EXERCISE DETAILS: Set down, word for word, the part of the post on shooting JPEG versus RAW between "When I want" and "recovering from errors.", inclusive.

PAGE EXCERPT:
Most people don't do that because there's no need to, if you shoot in raw then none of that matters. Let's approach it from a different angle: what's the advantage of shooting and editing in JPG over raw? I really don't see any, if you do that you have to go to way more trouble to achieve results that might nearly be as good.
 
I mostly shoot JPEGs. JPEG is fine stuff, I use it a lot.

When I want to move more of my decision making in to post, then I shoot RAW. That's what RAW is for, it's for deferring decision making and (as a special case of that) recovering from errors.

Claiming that JPEG is "just as good" as RAW is simply wrong, though. It's good stuff, it's really quite good, make no mistake. I'd really have to work at it to cook up a test case with interestingly visible issues, and I'm a pretty technical boy. I pretty much know where JPEG buries its bodies. But I could do it. I know I could do it because I understand the technologies involved. I don't have to drop a small cannonball and a large cannonball from the tower in Pisa to prove that they'll fall at the same rate, and I am certainly not going to climb up a great big tower with two cannonballs and a stopwatch just because some guy on the internet asks me to. Neither do I need to fiddle around with custom picture settings and so on.

My camera actually does a bang up job making JPEGs when I set it to "standard" mode and let it do the metering. No custom picture modes involved. They're not *quite* as good as what I can get with RAW and post processing, though.
 
Most people don't do that because there's no need to, if you shoot in raw then none of that matters. Let's approach it from a different angle: what's the advantage of shooting and editing in JPG over raw? I really don't see any, if you do that you have to go to way more trouble to achieve results that might nearly be as good.

INFORMATION SHOWN:
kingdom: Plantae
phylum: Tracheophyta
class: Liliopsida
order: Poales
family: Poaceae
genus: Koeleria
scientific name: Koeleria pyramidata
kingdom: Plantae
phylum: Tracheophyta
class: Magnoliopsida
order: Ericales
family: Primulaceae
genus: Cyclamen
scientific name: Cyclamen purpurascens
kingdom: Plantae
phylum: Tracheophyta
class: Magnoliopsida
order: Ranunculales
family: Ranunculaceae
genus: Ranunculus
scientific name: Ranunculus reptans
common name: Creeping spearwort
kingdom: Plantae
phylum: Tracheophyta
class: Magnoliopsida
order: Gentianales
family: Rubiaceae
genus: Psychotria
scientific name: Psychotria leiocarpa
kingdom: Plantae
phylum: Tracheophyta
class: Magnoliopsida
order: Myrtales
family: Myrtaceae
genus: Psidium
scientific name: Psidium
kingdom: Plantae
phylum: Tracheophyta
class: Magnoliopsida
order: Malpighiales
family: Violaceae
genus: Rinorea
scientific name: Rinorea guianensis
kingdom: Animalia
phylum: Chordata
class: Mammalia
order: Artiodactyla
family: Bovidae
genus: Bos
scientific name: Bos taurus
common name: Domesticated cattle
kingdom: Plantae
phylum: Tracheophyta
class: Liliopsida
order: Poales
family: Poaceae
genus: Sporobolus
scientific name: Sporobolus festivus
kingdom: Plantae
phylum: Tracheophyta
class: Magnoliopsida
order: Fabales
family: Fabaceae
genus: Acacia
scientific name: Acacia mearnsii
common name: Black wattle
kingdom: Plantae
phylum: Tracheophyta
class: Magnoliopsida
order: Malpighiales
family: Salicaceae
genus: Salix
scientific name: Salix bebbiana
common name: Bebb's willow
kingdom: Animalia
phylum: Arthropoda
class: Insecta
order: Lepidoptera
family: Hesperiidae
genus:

RESULT:
When I want to move more of my decision making in to post, then I shoot RAW. That's what RAW is for, it's for deferring decision making and (as a special case of that) recovering from errors.